╭─ Entries provided

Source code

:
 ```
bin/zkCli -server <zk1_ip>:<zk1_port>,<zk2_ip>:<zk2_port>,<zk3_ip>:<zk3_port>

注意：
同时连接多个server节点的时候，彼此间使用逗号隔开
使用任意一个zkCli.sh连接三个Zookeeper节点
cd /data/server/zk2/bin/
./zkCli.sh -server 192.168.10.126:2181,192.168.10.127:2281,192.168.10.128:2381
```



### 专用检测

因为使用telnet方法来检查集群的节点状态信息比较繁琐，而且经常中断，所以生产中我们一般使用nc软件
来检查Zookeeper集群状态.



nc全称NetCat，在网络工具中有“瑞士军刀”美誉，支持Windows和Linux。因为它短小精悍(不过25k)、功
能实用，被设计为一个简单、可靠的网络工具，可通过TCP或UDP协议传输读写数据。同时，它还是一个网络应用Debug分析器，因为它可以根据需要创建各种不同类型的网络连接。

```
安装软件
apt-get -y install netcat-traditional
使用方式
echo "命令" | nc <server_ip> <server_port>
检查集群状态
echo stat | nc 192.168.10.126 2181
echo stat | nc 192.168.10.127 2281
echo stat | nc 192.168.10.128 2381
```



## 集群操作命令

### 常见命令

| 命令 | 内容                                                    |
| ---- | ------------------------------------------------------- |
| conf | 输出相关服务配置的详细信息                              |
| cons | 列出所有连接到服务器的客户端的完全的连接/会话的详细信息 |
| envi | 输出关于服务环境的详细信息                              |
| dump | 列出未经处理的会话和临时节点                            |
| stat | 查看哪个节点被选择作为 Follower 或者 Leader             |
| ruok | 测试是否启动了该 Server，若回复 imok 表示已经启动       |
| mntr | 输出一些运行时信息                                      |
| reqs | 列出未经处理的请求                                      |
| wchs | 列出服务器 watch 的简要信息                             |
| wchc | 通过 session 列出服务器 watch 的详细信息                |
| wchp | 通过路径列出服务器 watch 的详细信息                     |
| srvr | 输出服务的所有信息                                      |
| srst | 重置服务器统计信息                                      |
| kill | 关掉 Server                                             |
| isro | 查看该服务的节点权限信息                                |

╰─

- _Problem_:
Each line from the one holding "mntr | 输出一些运行时信息" through the last line of the data is to be transcribed exactly, with nothing else added.

- _Result_:
| mntr | 输出一些运行时信息                                      |
| reqs | 列出未经处理的请求                                      |
| wchs | 列出服务器 watch 的简要信息                             |
| wchc | 通过 session 列出服务器 watch 的详细信息                |
| wchp | 通过路径列出服务器 watch 的详细信息                     |
| srvr | 输出服务的所有信息                                      |
| srst | 重置服务器统计信息                                      |
| kill | 关掉 Server                                             |
| isro | 查看该服务的节点权限信息                                |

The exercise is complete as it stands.